L’Architecture des Bâtiments de France (ABF) impose des normes strictes de rénovation qui ne permettent bien souvent pas certaines modifications ou installations techniques (par exemple : la mise en place de panneaux photovoltaïques). A l’heure du Grenelle de l’environnement et des démarches environnementales collectives, se pose la question d’un éventuel assouplissement des ABF, en bonne intelligence, pour les modes d’énergies alternatives ou du moins leur association en amont du projet de rénovation.

Fontevraud Cité durable et son pôle énergétique constitue une expérience unique en France dans un monument historique.

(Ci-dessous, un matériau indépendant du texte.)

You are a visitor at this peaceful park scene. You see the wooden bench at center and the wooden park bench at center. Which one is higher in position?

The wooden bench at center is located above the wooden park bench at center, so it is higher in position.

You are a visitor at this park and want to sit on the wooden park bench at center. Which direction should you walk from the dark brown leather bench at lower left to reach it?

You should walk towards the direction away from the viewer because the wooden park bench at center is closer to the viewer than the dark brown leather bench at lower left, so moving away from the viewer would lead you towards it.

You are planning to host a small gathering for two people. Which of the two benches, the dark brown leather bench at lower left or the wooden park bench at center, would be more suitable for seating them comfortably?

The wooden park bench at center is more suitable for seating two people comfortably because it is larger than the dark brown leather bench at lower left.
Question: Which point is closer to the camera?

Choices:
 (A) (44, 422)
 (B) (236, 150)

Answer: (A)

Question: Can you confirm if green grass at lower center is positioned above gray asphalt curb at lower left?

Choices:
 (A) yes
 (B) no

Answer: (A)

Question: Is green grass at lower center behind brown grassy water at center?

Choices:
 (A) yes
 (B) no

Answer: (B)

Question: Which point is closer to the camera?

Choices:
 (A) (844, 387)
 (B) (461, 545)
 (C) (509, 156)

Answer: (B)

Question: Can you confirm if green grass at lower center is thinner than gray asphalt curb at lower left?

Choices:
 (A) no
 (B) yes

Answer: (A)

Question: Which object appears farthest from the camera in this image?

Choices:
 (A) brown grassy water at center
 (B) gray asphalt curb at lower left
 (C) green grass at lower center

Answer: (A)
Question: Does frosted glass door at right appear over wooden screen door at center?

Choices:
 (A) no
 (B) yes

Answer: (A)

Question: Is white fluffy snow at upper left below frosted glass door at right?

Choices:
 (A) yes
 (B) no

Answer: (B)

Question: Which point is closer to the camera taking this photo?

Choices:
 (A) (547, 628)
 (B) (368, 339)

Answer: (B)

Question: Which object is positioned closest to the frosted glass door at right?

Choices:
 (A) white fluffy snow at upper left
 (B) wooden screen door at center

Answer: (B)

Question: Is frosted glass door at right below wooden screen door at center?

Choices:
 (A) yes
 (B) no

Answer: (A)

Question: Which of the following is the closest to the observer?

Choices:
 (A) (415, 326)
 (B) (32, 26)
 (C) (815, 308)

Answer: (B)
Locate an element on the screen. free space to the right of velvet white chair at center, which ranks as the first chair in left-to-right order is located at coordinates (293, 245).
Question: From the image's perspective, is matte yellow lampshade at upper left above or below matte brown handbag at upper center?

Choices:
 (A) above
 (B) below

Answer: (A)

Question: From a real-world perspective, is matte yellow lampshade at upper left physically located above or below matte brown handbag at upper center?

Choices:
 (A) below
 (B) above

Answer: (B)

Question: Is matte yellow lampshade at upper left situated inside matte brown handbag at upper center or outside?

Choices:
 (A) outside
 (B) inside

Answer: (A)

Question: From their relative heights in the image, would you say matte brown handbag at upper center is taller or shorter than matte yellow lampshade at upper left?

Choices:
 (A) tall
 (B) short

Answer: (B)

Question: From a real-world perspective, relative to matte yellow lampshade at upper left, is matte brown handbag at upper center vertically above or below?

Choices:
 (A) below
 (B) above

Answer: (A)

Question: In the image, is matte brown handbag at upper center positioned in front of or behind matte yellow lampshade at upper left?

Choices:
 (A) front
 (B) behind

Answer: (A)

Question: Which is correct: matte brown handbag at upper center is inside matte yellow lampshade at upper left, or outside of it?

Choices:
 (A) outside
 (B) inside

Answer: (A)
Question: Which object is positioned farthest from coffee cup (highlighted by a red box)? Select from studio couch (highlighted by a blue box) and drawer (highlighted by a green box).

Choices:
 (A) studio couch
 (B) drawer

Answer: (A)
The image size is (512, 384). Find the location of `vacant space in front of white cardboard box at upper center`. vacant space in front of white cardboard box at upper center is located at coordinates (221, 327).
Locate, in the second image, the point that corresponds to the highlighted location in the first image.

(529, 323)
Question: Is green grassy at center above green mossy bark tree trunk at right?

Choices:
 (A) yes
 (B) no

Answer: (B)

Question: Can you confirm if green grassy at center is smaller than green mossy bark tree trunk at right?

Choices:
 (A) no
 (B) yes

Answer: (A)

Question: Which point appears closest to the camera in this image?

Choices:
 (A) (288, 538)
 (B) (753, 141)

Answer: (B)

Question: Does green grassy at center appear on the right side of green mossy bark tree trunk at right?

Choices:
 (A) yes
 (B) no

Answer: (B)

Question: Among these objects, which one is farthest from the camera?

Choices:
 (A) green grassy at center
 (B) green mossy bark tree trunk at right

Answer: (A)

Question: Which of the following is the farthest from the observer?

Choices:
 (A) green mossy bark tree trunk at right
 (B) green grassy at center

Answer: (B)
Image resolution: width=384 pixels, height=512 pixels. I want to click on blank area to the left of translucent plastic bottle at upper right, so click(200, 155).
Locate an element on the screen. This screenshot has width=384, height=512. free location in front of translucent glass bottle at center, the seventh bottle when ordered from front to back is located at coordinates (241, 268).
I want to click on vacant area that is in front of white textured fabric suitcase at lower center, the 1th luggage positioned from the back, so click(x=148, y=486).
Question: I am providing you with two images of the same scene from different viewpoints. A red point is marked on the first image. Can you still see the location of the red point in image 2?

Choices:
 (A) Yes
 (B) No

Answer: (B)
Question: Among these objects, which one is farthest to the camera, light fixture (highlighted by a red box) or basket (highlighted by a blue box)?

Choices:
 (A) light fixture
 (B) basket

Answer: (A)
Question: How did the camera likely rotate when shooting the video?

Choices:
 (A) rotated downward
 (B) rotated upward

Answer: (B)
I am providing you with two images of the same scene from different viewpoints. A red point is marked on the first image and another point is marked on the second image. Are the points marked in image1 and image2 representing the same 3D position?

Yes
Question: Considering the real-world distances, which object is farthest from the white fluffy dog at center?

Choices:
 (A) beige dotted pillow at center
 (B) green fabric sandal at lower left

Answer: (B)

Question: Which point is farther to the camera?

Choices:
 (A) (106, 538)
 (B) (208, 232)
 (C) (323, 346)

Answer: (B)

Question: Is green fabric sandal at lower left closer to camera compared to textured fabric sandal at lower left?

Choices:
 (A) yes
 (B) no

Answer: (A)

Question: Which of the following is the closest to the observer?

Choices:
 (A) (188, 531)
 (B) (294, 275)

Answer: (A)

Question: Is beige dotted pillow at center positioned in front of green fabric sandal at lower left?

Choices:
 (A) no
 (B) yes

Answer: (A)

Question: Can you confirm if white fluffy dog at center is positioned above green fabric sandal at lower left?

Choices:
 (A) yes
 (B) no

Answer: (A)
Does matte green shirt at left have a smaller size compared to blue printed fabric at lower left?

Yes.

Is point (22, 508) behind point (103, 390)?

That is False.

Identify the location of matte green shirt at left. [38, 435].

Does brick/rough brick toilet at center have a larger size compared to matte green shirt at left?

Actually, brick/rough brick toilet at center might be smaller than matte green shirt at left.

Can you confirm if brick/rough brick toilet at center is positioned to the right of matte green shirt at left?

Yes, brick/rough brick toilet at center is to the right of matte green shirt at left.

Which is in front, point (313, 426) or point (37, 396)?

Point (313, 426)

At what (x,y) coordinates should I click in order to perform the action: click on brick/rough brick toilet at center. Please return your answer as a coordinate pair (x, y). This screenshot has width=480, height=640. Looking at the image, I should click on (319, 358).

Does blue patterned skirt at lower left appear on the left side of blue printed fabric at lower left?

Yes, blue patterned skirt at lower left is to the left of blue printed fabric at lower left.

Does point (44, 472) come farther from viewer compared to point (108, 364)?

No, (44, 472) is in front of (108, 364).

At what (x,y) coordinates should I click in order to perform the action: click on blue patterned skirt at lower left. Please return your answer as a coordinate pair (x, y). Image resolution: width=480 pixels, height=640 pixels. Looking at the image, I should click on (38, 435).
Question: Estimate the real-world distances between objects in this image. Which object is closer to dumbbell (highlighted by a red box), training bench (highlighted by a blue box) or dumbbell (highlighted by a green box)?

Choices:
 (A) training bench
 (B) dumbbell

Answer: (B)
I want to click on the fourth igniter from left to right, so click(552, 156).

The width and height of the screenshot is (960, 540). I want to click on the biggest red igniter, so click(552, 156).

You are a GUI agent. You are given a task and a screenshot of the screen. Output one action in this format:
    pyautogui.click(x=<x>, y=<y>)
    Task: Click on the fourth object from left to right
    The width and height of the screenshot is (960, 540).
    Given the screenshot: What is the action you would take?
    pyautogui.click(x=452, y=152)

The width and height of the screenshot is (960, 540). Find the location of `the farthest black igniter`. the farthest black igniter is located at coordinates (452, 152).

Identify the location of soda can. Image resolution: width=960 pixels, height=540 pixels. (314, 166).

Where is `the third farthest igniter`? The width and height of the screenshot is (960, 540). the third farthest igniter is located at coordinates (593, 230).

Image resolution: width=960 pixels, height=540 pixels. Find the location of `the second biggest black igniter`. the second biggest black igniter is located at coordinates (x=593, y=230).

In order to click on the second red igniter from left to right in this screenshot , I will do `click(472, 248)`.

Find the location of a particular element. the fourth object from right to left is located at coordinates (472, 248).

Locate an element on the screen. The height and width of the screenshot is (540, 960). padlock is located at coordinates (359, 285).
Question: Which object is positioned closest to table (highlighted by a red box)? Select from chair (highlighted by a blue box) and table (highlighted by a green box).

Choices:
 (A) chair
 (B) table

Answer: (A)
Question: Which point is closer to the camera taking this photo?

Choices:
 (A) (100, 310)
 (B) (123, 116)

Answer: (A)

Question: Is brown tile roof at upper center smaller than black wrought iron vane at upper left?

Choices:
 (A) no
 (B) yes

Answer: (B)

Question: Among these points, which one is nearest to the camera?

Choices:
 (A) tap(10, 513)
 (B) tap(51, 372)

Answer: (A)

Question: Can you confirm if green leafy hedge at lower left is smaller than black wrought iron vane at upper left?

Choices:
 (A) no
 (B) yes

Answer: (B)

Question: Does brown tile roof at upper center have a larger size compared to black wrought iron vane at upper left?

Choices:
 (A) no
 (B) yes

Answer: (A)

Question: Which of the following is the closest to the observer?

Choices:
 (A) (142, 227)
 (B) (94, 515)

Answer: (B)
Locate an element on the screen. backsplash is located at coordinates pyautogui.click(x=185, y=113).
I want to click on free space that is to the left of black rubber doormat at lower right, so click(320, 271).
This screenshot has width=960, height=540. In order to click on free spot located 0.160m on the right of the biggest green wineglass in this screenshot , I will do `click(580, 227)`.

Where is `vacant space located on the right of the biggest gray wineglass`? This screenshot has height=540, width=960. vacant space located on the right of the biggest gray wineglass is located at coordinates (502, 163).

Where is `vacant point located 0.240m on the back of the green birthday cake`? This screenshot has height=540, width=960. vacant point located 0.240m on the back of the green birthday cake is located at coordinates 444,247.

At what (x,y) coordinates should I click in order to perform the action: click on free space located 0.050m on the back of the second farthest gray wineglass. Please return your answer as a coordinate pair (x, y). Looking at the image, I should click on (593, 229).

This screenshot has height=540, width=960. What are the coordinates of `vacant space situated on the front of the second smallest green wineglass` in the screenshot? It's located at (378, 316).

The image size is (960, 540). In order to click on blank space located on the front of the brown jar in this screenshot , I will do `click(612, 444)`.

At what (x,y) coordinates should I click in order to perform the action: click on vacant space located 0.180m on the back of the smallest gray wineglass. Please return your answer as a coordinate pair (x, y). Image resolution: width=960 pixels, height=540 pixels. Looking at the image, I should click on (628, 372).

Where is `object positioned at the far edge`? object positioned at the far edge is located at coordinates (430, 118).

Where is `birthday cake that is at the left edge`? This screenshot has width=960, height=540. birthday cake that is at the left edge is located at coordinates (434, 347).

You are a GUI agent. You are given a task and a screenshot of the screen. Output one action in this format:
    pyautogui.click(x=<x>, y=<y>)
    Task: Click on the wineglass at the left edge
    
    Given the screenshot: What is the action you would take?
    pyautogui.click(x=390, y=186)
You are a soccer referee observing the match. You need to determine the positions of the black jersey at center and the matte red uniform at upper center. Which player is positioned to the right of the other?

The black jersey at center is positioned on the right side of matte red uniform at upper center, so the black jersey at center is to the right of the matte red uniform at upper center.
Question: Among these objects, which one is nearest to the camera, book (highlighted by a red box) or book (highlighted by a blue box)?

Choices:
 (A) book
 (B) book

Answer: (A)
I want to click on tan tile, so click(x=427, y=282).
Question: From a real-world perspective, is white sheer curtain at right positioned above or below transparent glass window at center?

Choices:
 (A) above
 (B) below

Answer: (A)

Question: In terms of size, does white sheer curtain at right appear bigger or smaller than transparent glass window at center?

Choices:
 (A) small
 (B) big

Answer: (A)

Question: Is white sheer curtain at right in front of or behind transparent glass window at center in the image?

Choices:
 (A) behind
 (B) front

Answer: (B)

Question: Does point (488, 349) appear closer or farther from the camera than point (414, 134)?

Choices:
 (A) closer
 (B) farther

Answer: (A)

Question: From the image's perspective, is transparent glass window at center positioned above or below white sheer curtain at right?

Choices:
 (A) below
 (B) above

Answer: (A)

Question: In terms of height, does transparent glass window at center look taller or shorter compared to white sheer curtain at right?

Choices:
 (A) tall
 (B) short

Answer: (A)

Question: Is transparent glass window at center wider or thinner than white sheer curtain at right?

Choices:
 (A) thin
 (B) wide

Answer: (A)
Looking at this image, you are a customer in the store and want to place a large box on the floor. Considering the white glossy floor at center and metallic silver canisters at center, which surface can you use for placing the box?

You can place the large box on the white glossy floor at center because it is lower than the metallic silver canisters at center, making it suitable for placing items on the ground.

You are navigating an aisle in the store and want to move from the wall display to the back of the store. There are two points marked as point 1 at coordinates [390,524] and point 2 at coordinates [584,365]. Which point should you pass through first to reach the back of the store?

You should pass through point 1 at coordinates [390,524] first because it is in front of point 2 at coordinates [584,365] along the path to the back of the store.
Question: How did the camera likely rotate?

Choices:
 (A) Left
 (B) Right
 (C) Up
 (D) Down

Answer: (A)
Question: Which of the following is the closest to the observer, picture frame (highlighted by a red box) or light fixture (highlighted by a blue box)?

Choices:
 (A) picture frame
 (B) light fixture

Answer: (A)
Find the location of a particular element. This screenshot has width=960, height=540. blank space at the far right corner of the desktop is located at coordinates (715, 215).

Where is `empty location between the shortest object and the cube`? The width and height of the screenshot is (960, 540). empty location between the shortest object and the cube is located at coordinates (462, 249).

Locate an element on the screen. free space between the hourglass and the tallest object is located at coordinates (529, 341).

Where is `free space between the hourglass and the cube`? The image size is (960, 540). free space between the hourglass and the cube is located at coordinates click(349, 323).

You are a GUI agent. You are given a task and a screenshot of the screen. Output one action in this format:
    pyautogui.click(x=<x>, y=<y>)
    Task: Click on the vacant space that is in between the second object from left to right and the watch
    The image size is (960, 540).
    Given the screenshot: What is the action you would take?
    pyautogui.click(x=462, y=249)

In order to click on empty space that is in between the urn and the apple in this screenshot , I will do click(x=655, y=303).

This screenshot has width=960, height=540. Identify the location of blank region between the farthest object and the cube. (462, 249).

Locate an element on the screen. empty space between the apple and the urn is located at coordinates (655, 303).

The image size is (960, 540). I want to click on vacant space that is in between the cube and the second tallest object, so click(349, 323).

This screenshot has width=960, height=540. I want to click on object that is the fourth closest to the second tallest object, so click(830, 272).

Cette belle concrétisation de conversion est surtout l’exemple d’une démarche portée à l’échelle régionale, qui a bénéficié de soutien financier à la hauteur de son ambition : cette première opération de conversion a bénéficié d’une subvention de l’ADEME au titre du Fonds Chaleur d’un montant de 339 492 €. L’intégralité des 6 millions d’euros d’investissement du projet, ont été portés par la Région des Pays-de-la-Loire.

La mise en place d’un programme de réflexion et d’accompagnement de la conversion d’un monument historique, à l’échelle de la collectivité, du département ou de la Région, permet d’impliquer l’ensemble des partenaires en amont du Projet et d’éviter certains blocages dans la mise en œuvre technique.